**AIM OF THE EXERCISE:**
Retype every line of the listing below with no changes.

**DATA FOR THIS EXERCISE:**
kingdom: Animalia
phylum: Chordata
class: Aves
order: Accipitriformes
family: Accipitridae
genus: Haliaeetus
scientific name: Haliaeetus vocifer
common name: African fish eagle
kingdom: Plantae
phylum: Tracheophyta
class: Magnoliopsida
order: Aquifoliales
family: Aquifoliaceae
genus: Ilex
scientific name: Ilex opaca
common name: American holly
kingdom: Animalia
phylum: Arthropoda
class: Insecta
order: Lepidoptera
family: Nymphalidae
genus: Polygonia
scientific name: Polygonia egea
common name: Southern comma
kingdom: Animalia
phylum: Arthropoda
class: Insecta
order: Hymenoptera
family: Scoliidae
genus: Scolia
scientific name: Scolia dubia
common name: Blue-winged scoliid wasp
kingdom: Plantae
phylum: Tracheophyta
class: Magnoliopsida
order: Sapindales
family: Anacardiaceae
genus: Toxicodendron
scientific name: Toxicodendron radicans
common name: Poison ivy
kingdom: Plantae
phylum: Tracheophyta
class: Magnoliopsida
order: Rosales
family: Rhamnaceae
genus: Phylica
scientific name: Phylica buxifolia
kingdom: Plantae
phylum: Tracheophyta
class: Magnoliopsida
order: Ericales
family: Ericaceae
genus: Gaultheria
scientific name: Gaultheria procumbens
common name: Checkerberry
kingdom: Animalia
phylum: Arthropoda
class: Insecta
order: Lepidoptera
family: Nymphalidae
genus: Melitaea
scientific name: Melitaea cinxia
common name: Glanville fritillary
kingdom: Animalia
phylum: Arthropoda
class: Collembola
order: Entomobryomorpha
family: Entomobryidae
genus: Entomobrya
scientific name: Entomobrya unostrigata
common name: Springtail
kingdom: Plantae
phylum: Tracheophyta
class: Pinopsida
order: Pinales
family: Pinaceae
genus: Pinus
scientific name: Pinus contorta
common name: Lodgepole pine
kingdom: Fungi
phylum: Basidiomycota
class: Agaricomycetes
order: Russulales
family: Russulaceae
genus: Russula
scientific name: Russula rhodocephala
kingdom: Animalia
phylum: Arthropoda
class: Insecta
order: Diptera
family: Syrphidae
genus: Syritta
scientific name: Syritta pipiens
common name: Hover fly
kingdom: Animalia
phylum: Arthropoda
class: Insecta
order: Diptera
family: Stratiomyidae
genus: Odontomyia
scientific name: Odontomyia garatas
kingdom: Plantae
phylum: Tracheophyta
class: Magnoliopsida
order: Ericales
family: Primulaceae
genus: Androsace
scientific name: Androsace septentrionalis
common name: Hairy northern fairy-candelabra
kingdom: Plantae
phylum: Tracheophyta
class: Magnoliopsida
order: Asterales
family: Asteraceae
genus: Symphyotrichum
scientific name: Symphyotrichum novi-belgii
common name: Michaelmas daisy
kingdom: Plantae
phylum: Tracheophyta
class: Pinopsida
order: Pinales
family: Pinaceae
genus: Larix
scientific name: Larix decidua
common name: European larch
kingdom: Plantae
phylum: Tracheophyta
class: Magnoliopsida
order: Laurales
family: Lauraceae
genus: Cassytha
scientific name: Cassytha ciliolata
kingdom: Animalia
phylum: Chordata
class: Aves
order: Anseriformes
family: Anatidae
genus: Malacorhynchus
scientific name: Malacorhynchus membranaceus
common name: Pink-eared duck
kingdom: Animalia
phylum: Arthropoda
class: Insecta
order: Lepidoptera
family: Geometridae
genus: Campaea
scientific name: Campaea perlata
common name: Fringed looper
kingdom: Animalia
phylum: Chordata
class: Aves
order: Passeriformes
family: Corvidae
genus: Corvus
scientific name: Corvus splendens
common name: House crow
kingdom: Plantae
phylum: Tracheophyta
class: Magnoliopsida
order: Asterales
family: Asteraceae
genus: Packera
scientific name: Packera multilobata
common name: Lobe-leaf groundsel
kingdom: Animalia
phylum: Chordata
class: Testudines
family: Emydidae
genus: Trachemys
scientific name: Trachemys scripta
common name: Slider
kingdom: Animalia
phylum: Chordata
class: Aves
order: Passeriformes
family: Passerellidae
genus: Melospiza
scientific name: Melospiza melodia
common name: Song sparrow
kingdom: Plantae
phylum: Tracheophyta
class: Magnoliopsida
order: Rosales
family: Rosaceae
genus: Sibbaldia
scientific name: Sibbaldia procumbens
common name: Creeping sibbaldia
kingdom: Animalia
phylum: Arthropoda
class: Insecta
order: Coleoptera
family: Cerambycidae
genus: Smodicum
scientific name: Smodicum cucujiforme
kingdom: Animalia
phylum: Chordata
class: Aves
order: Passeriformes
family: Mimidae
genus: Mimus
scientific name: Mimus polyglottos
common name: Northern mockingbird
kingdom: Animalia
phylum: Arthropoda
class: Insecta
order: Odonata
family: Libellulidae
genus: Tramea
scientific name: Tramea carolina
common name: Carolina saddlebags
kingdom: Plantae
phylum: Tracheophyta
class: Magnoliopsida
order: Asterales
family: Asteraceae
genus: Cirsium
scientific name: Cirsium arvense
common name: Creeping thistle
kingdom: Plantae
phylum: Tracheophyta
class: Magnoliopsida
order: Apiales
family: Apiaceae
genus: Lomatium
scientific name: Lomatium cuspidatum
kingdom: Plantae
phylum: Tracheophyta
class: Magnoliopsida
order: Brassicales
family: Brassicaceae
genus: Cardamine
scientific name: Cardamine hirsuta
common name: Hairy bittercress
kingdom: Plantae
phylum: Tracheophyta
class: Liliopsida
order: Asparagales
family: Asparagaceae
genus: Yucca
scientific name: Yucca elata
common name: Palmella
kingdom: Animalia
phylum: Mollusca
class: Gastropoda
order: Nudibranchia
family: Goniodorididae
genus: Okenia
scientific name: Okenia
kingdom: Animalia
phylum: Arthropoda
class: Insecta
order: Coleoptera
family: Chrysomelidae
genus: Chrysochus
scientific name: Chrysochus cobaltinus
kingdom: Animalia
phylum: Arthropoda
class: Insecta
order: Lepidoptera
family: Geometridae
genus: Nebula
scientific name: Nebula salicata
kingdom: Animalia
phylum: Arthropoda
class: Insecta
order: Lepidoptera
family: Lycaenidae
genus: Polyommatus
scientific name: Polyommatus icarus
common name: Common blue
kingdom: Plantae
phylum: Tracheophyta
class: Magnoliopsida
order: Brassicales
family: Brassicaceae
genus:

**THE SOLUTION:**
kingdom: Animalia
phylum: Chordata
class: Aves
order: Accipitriformes
family: Accipitridae
genus: Haliaeetus
scientific name: Haliaeetus vocifer
common name: African fish eagle
kingdom: Plantae
phylum: Tracheophyta
class: Magnoliopsida
order: Aquifoliales
family: Aquifoliaceae
genus: Ilex
scientific name: Ilex opaca
common name: American holly
kingdom: Animalia
phylum: Arthropoda
class: Insecta
order: Lepidoptera
family: Nymphalidae
genus: Polygonia
scientific name: Polygonia egea
common name: Southern comma
kingdom: Animalia
phylum: Arthropoda
class: Insecta
order: Hymenoptera
family: Scoliidae
genus: Scolia
scientific name: Scolia dubia
common name: Blue-winged scoliid wasp
kingdom: Plantae
phylum: Tracheophyta
class: Magnoliopsida
order: Sapindales
family: Anacardiaceae
genus: Toxicodendron
scientific name: Toxicodendron radicans
common name: Poison ivy
kingdom: Plantae
phylum: Tracheophyta
class: Magnoliopsida
order: Rosales
family: Rhamnaceae
genus: Phylica
scientific name: Phylica buxifolia
kingdom: Plantae
phylum: Tracheophyta
class: Magnoliopsida
order: Ericales
family: Ericaceae
genus: Gaultheria
scientific name: Gaultheria procumbens
common name: Checkerberry
kingdom: Animalia
phylum: Arthropoda
class: Insecta
order: Lepidoptera
family: Nymphalidae
genus: Melitaea
scientific name: Melitaea cinxia
common name: Glanville fritillary
kingdom: Animalia
phylum: Arthropoda
class: Collembola
order: Entomobryomorpha
family: Entomobryidae
genus: Entomobrya
scientific name: Entomobrya unostrigata
common name: Springtail
kingdom: Plantae
phylum: Tracheophyta
class: Pinopsida
order: Pinales
family: Pinaceae
genus: Pinus
scientific name: Pinus contorta
common name: Lodgepole pine
kingdom: Fungi
phylum: Basidiomycota
class: Agaricomycetes
order: Russulales
family: Russulaceae
genus: Russula
scientific name: Russula rhodocephala
kingdom: Animalia
phylum: Arthropoda
class: Insecta
order: Diptera
family: Syrphidae
genus: Syritta
scientific name: Syritta pipiens
common name: Hover fly
kingdom: Animalia
phylum: Arthropoda
class: Insecta
order: Diptera
family: Stratiomyidae
genus: Odontomyia
scientific name: Odontomyia garatas
kingdom: Plantae
phylum: Tracheophyta
class: Magnoliopsida
order: Ericales
family: Primulaceae
genus: Androsace
scientific name: Androsace septentrionalis
common name: Hairy northern fairy-candelabra
kingdom: Plantae
phylum: Tracheophyta
class: Magnoliopsida
order: Asterales
family: Asteraceae
genus: Symphyotrichum
scientific name: Symphyotrichum novi-belgii
common name: Michaelmas daisy
kingdom: Plantae
phylum: Tracheophyta
class: Pinopsida
order: Pinales
family: Pinaceae
genus: Larix
scientific name: Larix decidua
common name: European larch
kingdom: Plantae
phylum: Tracheophyta
class: Magnoliopsida
order: Laurales
family: Lauraceae
genus: Cassytha
scientific name: Cassytha ciliolata
kingdom: Animalia
phylum: Chordata
class: Aves
order: Anseriformes
family: Anatidae
genus: Malacorhynchus
scientific name: Malacorhynchus membranaceus
common name: Pink-eared duck
kingdom: Animalia
phylum: Arthropoda
class: Insecta
order: Lepidoptera
family: Geometridae
genus: Campaea
scientific name: Campaea perlata
common name: Fringed looper
kingdom: Animalia
phylum: Chordata
class: Aves
order: Passeriformes
family: Corvidae
genus: Corvus
scientific name: Corvus splendens
common name: House crow
kingdom: Plantae
phylum: Tracheophyta
class: Magnoliopsida
order: Asterales
family: Asteraceae
genus: Packera
scientific name: Packera multilobata
common name: Lobe-leaf groundsel
kingdom: Animalia
phylum: Chordata
class: Testudines
family: Emydidae
genus: Trachemys
scientific name: Trachemys scripta
common name: Slider
kingdom: Animalia
phylum: Chordata
class: Aves
order: Passeriformes
family: Passerellidae
genus: Melospiza
scientific name: Melospiza melodia
common name: Song sparrow
kingdom: Plantae
phylum: Tracheophyta
class: Magnoliopsida
order: Rosales
family: Rosaceae
genus: Sibbaldia
scientific name: Sibbaldia procumbens
common name: Creeping sibbaldia
kingdom: Animalia
phylum: Arthropoda
class: Insecta
order: Coleoptera
family: Cerambycidae
genus: Smodicum
scientific name: Smodicum cucujiforme
kingdom: Animalia
phylum: Chordata
class: Aves
order: Passeriformes
family: Mimidae
genus: Mimus
scientific name: Mimus polyglottos
common name: Northern mockingbird
kingdom: Animalia
phylum: Arthropoda
class: Insecta
order: Odonata
family: Libellulidae
genus: Tramea
scientific name: Tramea carolina
common name: Carolina saddlebags
kingdom: Plantae
phylum: Tracheophyta
class: Magnoliopsida
order: Asterales
family: Asteraceae
genus: Cirsium
scientific name: Cirsium arvense
common name: Creeping thistle
kingdom: Plantae
phylum: Tracheophyta
class: Magnoliopsida
order: Apiales
family: Apiaceae
genus: Lomatium
scientific name: Lomatium cuspidatum
kingdom: Plantae
phylum: Tracheophyta
class: Magnoliopsida
order: Brassicales
family: Brassicaceae
genus: Cardamine
scientific name: Cardamine hirsuta
common name: Hairy bittercress
kingdom: Plantae
phylum: Tracheophyta
class: Liliopsida
order: Asparagales
family: Asparagaceae
genus: Yucca
scientific name: Yucca elata
common name: Palmella
kingdom: Animalia
phylum: Mollusca
class: Gastropoda
order: Nudibranchia
family: Goniodorididae
genus: Okenia
scientific name: Okenia
kingdom: Animalia
phylum: Arthropoda
class: Insecta
order: Coleoptera
family: Chrysomelidae
genus: Chrysochus
scientific name: Chrysochus cobaltinus
kingdom: Animalia
phylum: Arthropoda
class: Insecta
order: Lepidoptera
family: Geometridae
genus: Nebula
scientific name: Nebula salicata
kingdom: Animalia
phylum: Arthropoda
class: Insecta
order: Lepidoptera
family: Lycaenidae
genus: Polyommatus
scientific name: Polyommatus icarus
common name: Common blue
kingdom: Plantae
phylum: Tracheophyta
class: Magnoliopsida
order: Brassicales
family: Brassicaceae
genus:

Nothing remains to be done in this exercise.